C'est d'ailleurs aussi la première fois qu'un pape rencontrera la plus haute autorité du monde arabe chiite, l'ayatollah Ali al-Sistani, à Najaf, samedi. Ce dernier est un rival du guide suprême iranien, l'ayatollah Ali Khamenei. Il est favorable au dialogue interconfessionnel et opposé au concept iranien de « wilayat el-faghih » (primauté des autorités religieuses), souligne Antoine Basbous, de l'Observatoire des pays arabes. Qui ajoute que cet entretien contribuera aux yeux des Occidentaux à « rehausser le statut politique des chiites, majoritaires en Irak mais minoritaires en terre d'islam, longtemps ignorés ou associés à la seule « mollarchie » iranienne ». S'ils ne représentent qu'un dixième des 1,8 milliard de personnes d'origine, de culture ou de foi musulmanes, les chiites sont majoritaires en Irak, comme en Iran et à Bahreïn.

François, dont le pontificat entamé en 2013 a été marqué par des coups d'éclat et des positions très favorables à l'immigration et l'écologie, ou critiques du capitalisme, s'entretiendra aussi avec Moustapha al-Kadhimi, le Premier ministre, puis le président Barham Saleh. L'Irak est déstabilisé par une crise financière et sociale interminable, qui avait provoqué un soulèvement populaire à l'automne 2019 contre la corruption, la pauvreté et des services publics très défaillants, que le pape avait soutenu. Ecartelé entre l'Iran voisin et son allié américain, le pays attend aussi de voir comment l'arrivée de Joe Biden, un catholique, à la Maison-Blanche pourrait modifier l'implication de Washington dans la région et le Vatican pourrait jouer les médiateurs.

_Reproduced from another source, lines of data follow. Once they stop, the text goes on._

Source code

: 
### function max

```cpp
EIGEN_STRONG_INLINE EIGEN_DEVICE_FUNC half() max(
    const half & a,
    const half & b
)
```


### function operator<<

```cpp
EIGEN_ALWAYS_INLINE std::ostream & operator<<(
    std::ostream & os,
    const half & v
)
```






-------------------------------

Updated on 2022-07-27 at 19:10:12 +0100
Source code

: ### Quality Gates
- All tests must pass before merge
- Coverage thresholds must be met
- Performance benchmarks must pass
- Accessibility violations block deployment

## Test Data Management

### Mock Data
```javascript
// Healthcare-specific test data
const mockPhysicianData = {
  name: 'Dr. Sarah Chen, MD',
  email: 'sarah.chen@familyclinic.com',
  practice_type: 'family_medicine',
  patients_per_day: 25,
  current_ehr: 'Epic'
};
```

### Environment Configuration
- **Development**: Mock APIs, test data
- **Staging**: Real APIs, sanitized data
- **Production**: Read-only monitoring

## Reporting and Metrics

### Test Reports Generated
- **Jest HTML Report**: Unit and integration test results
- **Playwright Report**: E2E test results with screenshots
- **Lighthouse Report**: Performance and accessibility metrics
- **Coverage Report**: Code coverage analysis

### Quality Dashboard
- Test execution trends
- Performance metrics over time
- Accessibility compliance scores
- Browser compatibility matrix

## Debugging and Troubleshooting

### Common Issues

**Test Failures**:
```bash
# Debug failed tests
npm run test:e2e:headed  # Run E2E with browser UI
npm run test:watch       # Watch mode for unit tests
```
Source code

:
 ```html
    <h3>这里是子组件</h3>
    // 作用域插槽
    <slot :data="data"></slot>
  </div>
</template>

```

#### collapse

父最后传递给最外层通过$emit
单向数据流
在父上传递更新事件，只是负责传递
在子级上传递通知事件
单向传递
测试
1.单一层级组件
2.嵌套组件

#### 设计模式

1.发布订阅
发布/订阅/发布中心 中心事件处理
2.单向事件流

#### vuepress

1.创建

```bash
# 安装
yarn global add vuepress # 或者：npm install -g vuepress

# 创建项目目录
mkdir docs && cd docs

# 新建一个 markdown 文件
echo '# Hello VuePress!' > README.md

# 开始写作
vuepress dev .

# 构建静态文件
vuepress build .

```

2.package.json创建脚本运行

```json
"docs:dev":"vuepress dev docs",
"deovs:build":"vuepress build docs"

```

Une prière avec sunnites, chiites yazidis et sabéens

Quelques centaines de personnes seulement seront autorisées à assister aux divers temps forts de la visite, puisque face à la flambée des infections au Covid-19, l'Irak est de nouveau en confinement à partir de jeudi. Le pape argentin de 84 ans, vacciné contre le Covid mais souffrant d'une sciatique, est attendu vendredi à Bagdad, où il visitera une cathédrale endeuillée par une prise d'otages en 2010, puis dans la ville chrétienne de Qaraqoch, ainsi qu'à Ur. Là, il priera avec des dignitaires sunnites, chiites, yazidis et sabéens. Il célébrera une messe dimanche à Erbil, capitale du Kurdistan irakien, avant de s'adresser au monde entier depuis Mossoul, symbole des atrocités de Daech de 2014 à 2017.